Demonstrasi memang perlu dilakukan untuk menyambungkan aspirasi rakyat yang tidak didengar oleh pemangku trias politika negeri ini. Alangkah eloknya apabila demonstrasi yang dilakukan adalah demonstrasi yang aman, damai, dan tanpa dibumbui unsur anarkisme.

Penyimpangan Sosial
            Penyimpangan sosial di kalangan mahasiswa pun patut dijadikan sorotan. Sudah tidak asing lagi perbuatan asusila yang dilakukan mahasiswa, seperti homoseksual yang kian marak, free seks yang tidak terkendali, juga peniruan karya orang lain (plagiat). Semoga saja ini bukan budaya para agent of change tetapi hanya oknum yang merupakan minoritas dari mahasiswa itu sendiri.
            Penyimpangan ini tidak terlepas dari proses meniru yang berkiblat ke barat. Miris memang saat mereka lebih mengelu-elukan nilai kebebasan dan melupakan nilai-nilai asli Indonesia yang seharusnya menjadi identitas diri.
           
Pembentukan Karakter
            Pembentukan karakter setiap individu berbeda-beda. Ada yang sudah mulai pembentukan karakter sejak pranatal (sebelum dilahirkan), ketika dilahirkan, pada usia 4 tahun, bahkan ada pendapat pembentukan karakter seseorang dimulai ketika menemukan pasangan. Namun, senagian besar menyebutkan bahwa pembentukan karakter dimulai sejak dini. Oleh karena itu keefektifan pendidikan karakter di perguruan tinggi dirasa kurang berdampak besar. Sebab sebagian besar karakter mahasiswa sudah terbentuk sejak lahir hingga menginjak usia dewasa.
           
            Solusi yang ditawarkan memang beragam. Kemerosotan nilai-nilai moral bisa diselesaikan dengan cepat dan efektif. Diantaranya dengan mengganti mind set bahwa pendidikan bukan hanya untuk mentransfer ilmu pengetahuan, tetapi juga mentransfer nilai-nilai, dengan adanya transfer nilai ini diharapkan nilai-nilai yang mulai dilupakan akan dapat digali, ditemukan, dan diamalkan kembali oleh generasi muda yang ada.

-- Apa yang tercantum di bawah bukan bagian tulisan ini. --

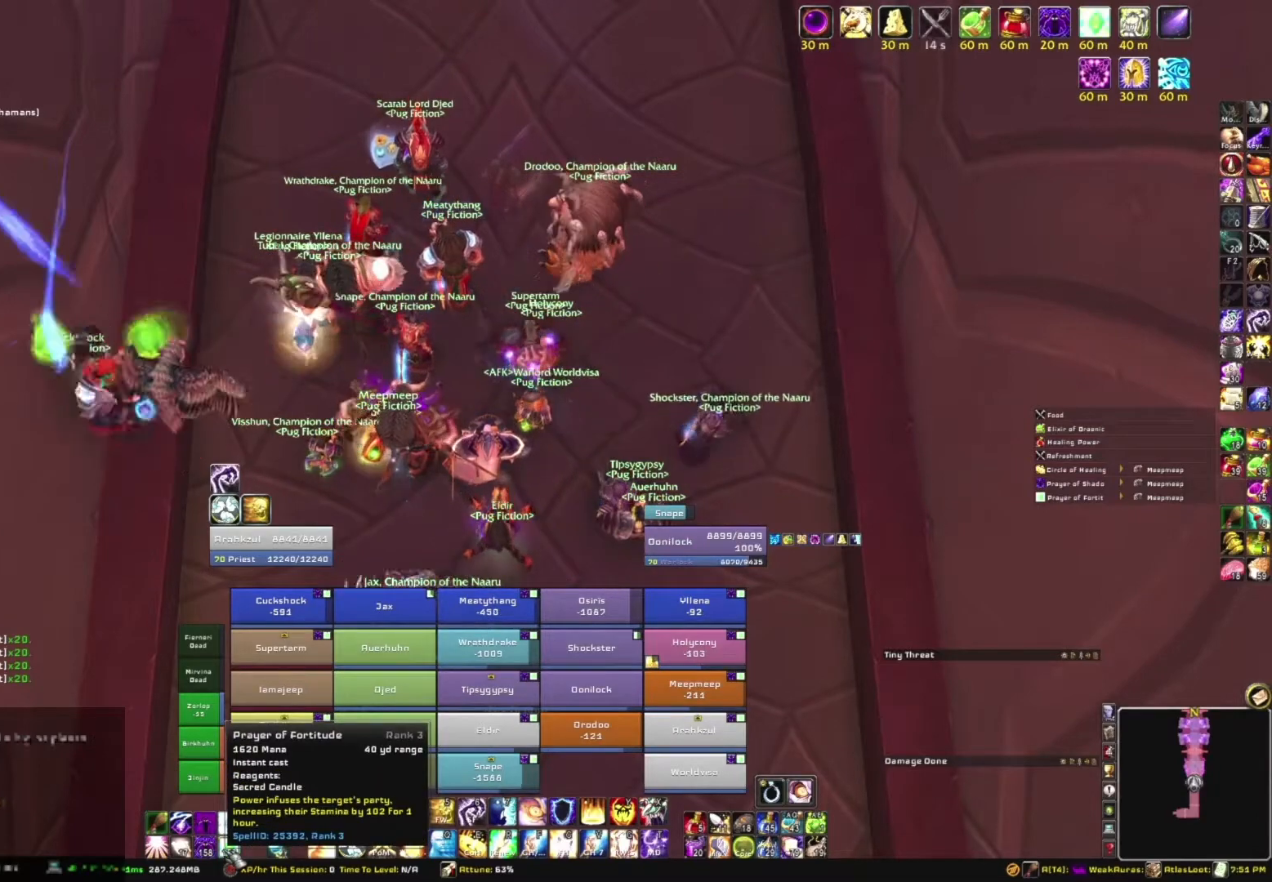
{"keys": [], "mouse": [], "events": [[66, "mouse_left", "up"]]}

            Upaya lain adalah dengan memberikan teladan bagi generasi masa kini. Karena apa? Generasi kita sekarang ini memiliki krisis untuk memilih siapa yang akan mereka contoh atau siapa yang akan memberikan tuntutan keteladanan, yang pada akhirnya mereka salah meniru. Mereka mengimitasi bahkan hingga mengidentifikasi artis-artis baik dalam maupun luar negeri yang keteladannya patut dipertanyakan. Hilangnya panutan jelas berpengaruh besar yang dapat kita rasakan kini.
            Pendidikan karakter juga jelas dapat dijadikan alternatif solusi namun penerjemahan dalam tindakan nyata kurang dapat terealisasi. Efektifitas pendidikan karakter di Perguruan Tinggi yang seolah-olah “memaksa” hanya akan sia-sia. Saat karakter mahasiswa saat usia mahasiswa.

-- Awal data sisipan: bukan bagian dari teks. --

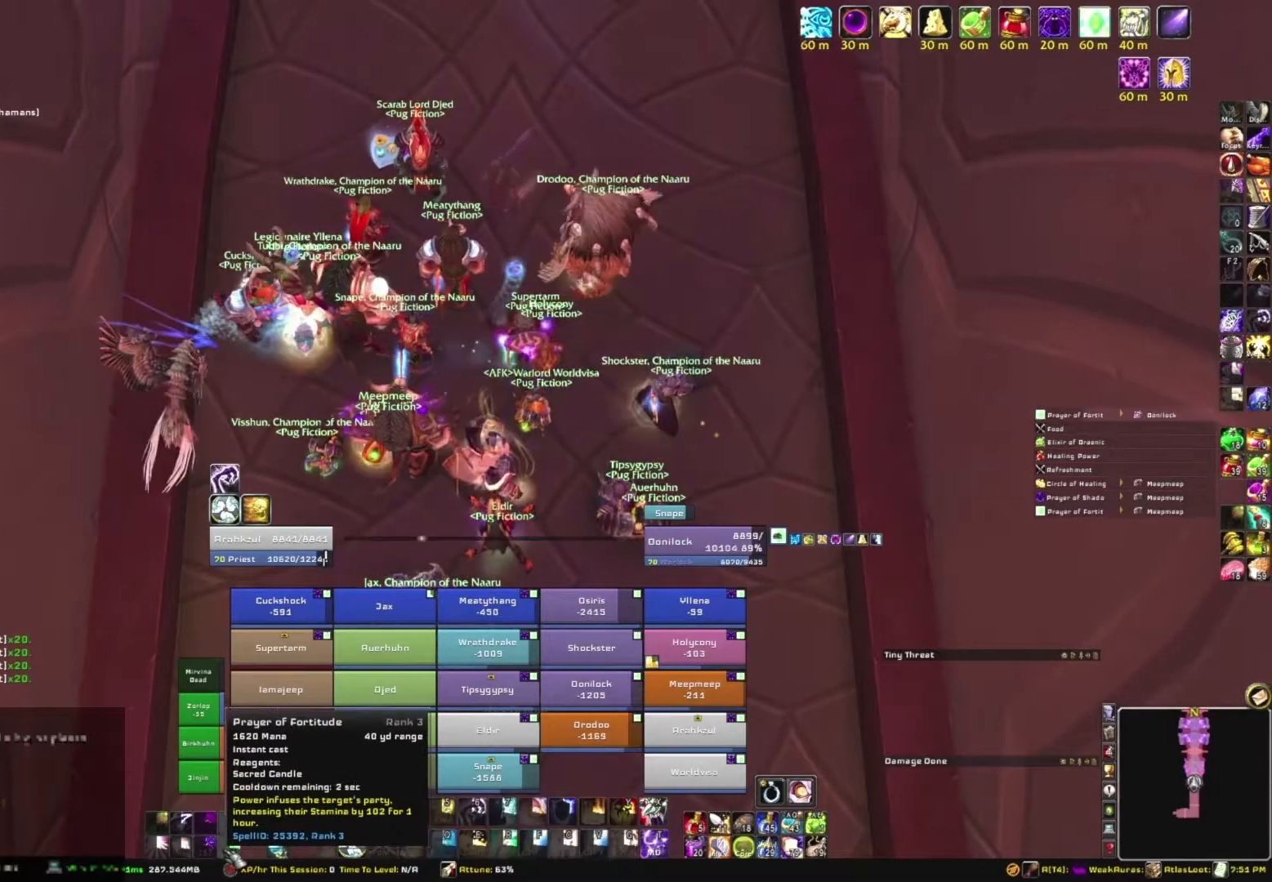
{"keys": [], "mouse": [], "events": []}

Jangan sampai pendidikan karakter yang dielu-elukan oleh berbagai universitas ini hanyalah dijadikan salah satu mata kuliah syarat kelulusan saja, tetapi juga benar-benar bisa menjadi usaha pemecahan masalah kemerosotan moral di kalangan mahasiswa pada khususnya dan semua generasi muda pada umumnya. Karena dengan mengubah pemuda kita dapat menggebrak dunia.